▶ WHAT IS REQUIRED
Among the lines below, keep only those from the one containing "İptal, İade, Değişim" through the one containing "Ön Bilgilendirme Formu", and reproduce them exactly.
-- EXERCISE DATA follows --
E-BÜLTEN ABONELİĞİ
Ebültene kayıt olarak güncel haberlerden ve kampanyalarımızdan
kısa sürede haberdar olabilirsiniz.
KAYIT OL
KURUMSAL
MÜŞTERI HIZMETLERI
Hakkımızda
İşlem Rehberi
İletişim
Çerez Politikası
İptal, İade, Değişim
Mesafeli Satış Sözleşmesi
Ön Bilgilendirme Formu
-- EXERCISE DATA concluded --
-- EXERCISE DATA follows --
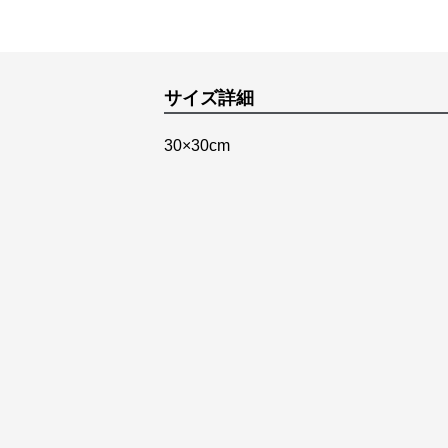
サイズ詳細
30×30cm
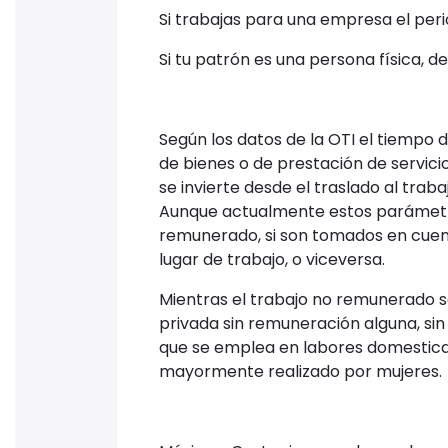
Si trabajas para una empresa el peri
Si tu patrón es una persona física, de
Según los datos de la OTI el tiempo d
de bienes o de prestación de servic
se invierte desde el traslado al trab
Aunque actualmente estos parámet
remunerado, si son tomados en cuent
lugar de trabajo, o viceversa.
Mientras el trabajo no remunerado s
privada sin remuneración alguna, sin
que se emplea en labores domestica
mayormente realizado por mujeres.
-- EXERCISE DATA concluded --
▶ EXERCISE ANSWER
İptal, İade, Değişim
Mesafeli Satış Sözleşmesi
Ön Bilgilendirme Formu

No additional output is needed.